Pabst President William Smith Jr. called the takeover, which ended a yearlong dispute for control of Pabst, "the best Christmas present I've ever had."

But while Heileman's victory ended the complicated battle over Pabst, it put into motion an equally complicated agreement with the Justice Department that will see most of Pabst reemerge as an independent company -- owned by shareholders of Olympia Brewing Co. Heileman will have no interest in the new company.

Heileman said Pabst shareholders had offered 6.73 million shares of the company to Heileman's $32-a-share offer, well over the 5.6 million shares Heileman sought and the 4.2 million it needed to gain control of Pabst. There are about 8.2 million shares of Pabst outstanding. Pabst management had supported the Heileman bid.
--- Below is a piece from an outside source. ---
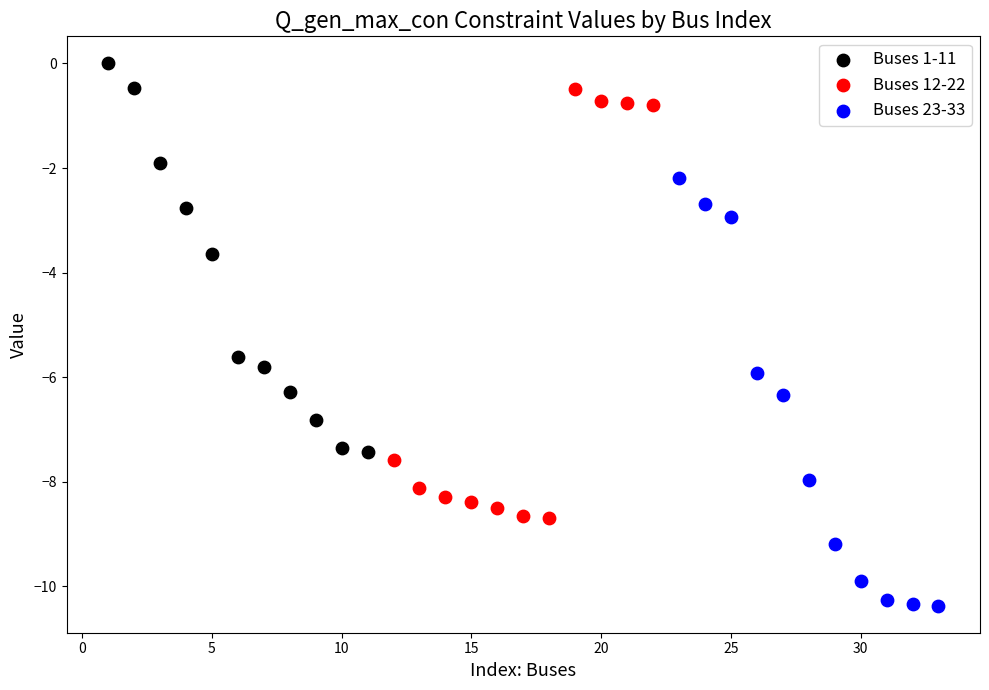

Which series contains the highest Y value?

Buses 1-11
In gaining control of Pabst, Heileman turned away an offer for Pabst by San Francisco beer magnate Paul Kalmanovitz, who until recently was a partner in a competing attempt by Minnesota financier Irwin Jacobs to buy out Pabst. But Jacobs, a dissident shareholder of Pabst who had been trying for a year to oust Pabst's management and gain control of the company, switched allegiance to Heileman a few weeks ago, taking with him 1.1 million shares of Pabst stock. Kalmanovitz has filed a $90 million suit against Heileman and Pabst, who in turn have sued him.
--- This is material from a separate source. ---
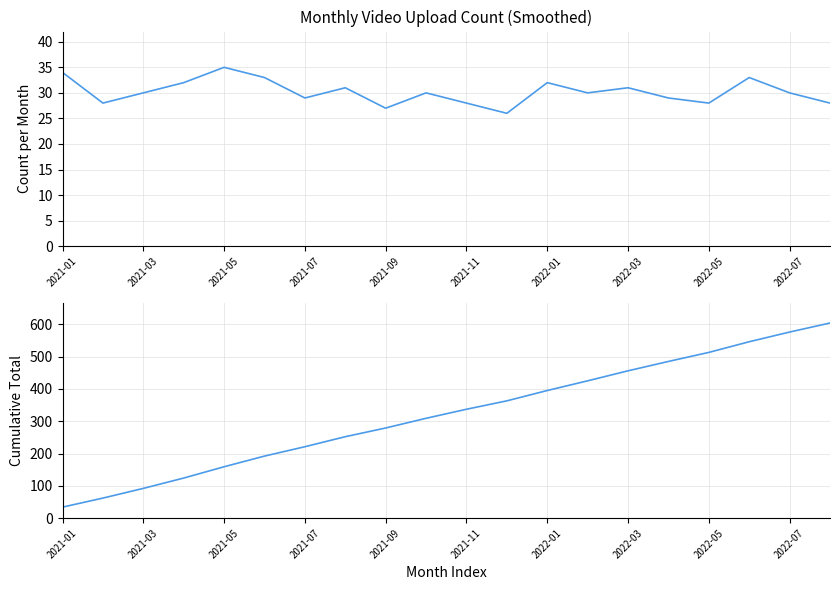

The value of cumulative_count at 2022-05 is 513. True or false?

True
Kalmanovitz, who owns the companies that make Falstaff and Pearl beer, had been offering $40 a share for 4.15 million shares of Pabst. He set that price Wednesday, up from his previous $32-a-share bid, after Heileman matched the original offer last week. But Kalmanovitz' increase apparently came too late; a Pabst spokesman said only about 500,000 Pabst shares defected from the Heileman offer to Kalmanovitz after he raised the ante.

Kalmanowitz had no comment on the Heileman announcement.
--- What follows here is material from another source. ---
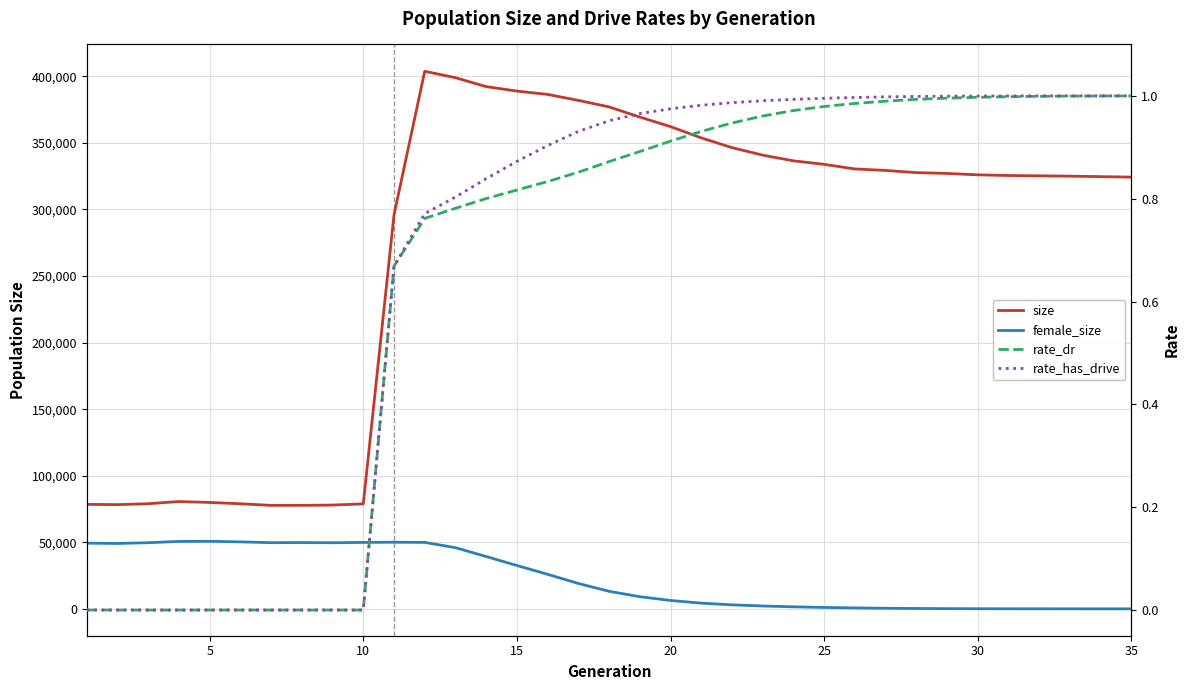

What is the value of the rate_has_drive point at the 30th from the left?

1.0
Under an agreement with the Justice Department, Heileman will not be able to keep all of Pabst, and must spin off most of the company, keeping only a handful of Pabst brand names--including Lone Star and Red White and Blue -- and three breweries.

The spun-off company, retaining the Pabst name, will be based in Milwaukee and owned by shareholders of Olympia. Pabst bought 49 percent of Olympia earlier this year. The "new" Pabst will brew beer under the Pabst and Olympia brands, and under some associated labels.

Heileman officials believe that even the small addition to their company's brewing and marketing capacity will help it compete in a market in which small regional brewers have been joining forces to do battle with industry giants Anheuser Busch Cos. Inc. -- maker of Budweiser -- and Philip Morris Inc.'s Miller division.

When all the deal-making is complete, Heileman will still rank fourth in the industry, behind Anheuser-Busch, Miller, and Stroh Brewery Co., which acquired Jos. Schlitz Brewing Co. earlier this year. But Heileman will be a bit closer to the leaders than it was before -- about as close as the Justice Department will probably allow, according to industry analysts. In particular, the acquisition will give Heileman access to the Sun Belt market.